Plant, divide & transplant

  • Plant or transplant summer-blooming perennials including peonies, daylilies, poppies, iris, and phlox.
  • Dig and divide established perennials that are growing beyond their assigned spaces – or ones that are dying out in the middle. Discard the dead centers and replant divisions from around the perimeter. Fist-sized pieces are fine. The exception: perennials that bloom in fall, such as mums, sedums and asters.
  • Plant container-grown or balled-and-burlapped trees and shrubs. Apply Preen Mulch with Extended Control Weed Preventer to help retain soil moisture, moderate soil temperature and keep weed seeds from sprouting. Keep your newly planted stock well watered until the ground freezes.
  • Order spring-flowering bulbs or purchase locally. Begin planting them at the end of the month. Planting too early can cause top growth to sprout before winter; allow four to six weeks for good root formation before ground freezes.

Tender plants

  • Replace dead spring and summer annual flowers in your planters and garden beds with cool-season annuals including asters, calendula, mums, ornamental pansies, peppers, salvia and snapdragons.
  • Dig tender bulbs, such as cannas, caladiums, tuberous begonias, and gladiolus, before frost. Air dry and store in dry peat moss or vermiculite.
  • Bring houseplants back indoors. Houseplants that spent the summer outdoors should come back inside before night temperatures fall below 55 degrees. Some tropicals begin to suffer even when nighttime temperatures dip into the 40s, so don’t wait too long. Gradually decrease light to acclimate plants and help reduce leaf drop. Check for insects and disease before putting them with other plants.

Edible Plants

  • Dig and repot herbs growing outdoors, or take cuttings to pot up and grow indoors.
  • Plant cool-season veggies that mature quickly, including chard, radishes, lettuce and spinach, now for fall harvest.
  • Root veggies like beets and carrots can be left to mature in the ground until after the first light frost.
  • Dig onions and garlic after tops fall over and necks begin to dry.
  • Harvest crops that die at the first frost before nighttime temps drop: tomatoes, peppers, cucumbers, beans, eggplants, and melons.
  • Remove raspberry canes after they bear fruit.

Fall lawn care

  • Apply a quality fall fertilizer to the lawn. Fall is the most important time to fertilize. It not only rejuvenates grass after summer stress but also encourages strong root growth before winter, leading to a healthier, greener lawn in the spring.
  • For cool-season lawns, fall is the best time to plant grass seed. Take this opportunity to aerate or dethatch and overseed your lawn or repair dead patches using a good quality seed mixture.

Find more lawn care tips and professional quality lawn care products at GreenView.

Water

  • Continue watering all perennials, shrubs, and trees if rainfall doesn't reach an inch or more every week or 10 days. It's important for plants to go into cold weather with adequate moisture.
  • Water evergreens but don't be alarmed if some evergreen trees, especially white pine and arborvitae, drop needles.

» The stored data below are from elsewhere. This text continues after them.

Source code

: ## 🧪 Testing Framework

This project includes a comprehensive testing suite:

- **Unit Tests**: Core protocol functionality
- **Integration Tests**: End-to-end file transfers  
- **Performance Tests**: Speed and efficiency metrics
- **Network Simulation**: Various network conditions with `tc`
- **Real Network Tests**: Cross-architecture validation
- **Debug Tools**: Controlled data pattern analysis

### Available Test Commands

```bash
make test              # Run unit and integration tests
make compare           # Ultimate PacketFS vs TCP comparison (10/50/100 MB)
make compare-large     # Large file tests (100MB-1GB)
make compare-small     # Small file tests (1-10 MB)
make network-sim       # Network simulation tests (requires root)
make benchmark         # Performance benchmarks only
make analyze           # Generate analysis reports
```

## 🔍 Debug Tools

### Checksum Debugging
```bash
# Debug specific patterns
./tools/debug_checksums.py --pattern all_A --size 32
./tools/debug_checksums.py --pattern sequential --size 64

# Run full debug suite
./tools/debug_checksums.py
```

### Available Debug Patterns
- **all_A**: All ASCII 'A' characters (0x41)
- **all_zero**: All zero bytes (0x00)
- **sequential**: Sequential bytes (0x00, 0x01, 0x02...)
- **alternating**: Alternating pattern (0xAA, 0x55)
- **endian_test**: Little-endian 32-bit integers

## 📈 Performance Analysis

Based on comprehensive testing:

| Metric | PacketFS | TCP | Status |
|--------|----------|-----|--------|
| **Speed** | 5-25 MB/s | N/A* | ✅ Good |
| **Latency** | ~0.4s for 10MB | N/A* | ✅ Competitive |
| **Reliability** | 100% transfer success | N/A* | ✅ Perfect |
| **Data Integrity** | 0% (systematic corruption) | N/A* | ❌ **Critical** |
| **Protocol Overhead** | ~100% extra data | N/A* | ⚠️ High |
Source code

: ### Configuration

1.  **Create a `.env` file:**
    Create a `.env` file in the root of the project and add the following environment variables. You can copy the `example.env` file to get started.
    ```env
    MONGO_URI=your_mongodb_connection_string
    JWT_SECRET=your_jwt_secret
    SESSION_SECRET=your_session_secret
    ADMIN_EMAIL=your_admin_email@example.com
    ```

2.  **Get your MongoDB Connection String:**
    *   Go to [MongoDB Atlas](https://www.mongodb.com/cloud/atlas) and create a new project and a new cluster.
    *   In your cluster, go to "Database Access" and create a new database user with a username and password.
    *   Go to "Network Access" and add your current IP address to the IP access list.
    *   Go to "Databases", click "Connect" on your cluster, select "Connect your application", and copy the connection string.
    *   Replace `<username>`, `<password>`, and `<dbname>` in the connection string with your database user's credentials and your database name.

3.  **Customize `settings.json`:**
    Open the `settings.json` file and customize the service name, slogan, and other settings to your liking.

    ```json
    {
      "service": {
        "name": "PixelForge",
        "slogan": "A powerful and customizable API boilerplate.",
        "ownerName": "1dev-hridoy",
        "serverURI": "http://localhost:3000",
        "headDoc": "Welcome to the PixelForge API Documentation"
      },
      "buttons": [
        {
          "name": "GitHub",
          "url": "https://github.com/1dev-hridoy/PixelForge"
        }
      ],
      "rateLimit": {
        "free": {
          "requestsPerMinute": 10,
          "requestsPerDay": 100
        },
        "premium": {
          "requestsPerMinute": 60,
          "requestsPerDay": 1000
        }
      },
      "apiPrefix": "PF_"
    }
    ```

All evergreens shed needles at some time, but not all at once like deciduous plants do.

Begin cleanup

  • Prevent new weeds. Seeds from spring weeds known as winter annuals actually sprout in late summer and early fall as temps cool off. If it’s been three or more months, reapply Preen Garden Weed Preventer in your gardens and around trees and shrubs. Preen will prevent these new weed seeds from sprouting this autumn. Preen Mulch with Extended Control Weed preventer provides double protection against new weeds. A layer of mulch robs seeds of light while the active ingredient creates a barrier that keeps weed seeds from growing.
  • Start composting with a contained pile or purchased compost bin. Yard clippings, leaves, kitchen produce scraps, and more organic material can be composted and returned to the garden. Read how to keep weed seeds out of your compost.

More

  • Stock up on gardening supplies before they are removed from retailers' shelves for the season. Pots, potting mixes, fertilizers, and other products may be harder to find later in the season.
  • Stop pruning and fertilizing trees and shrubs. This is the beginning of their slow progression into winter dormancy. Don’t "confuse" them by doing things that trigger growth while their genes are attempting to regulate the opposite.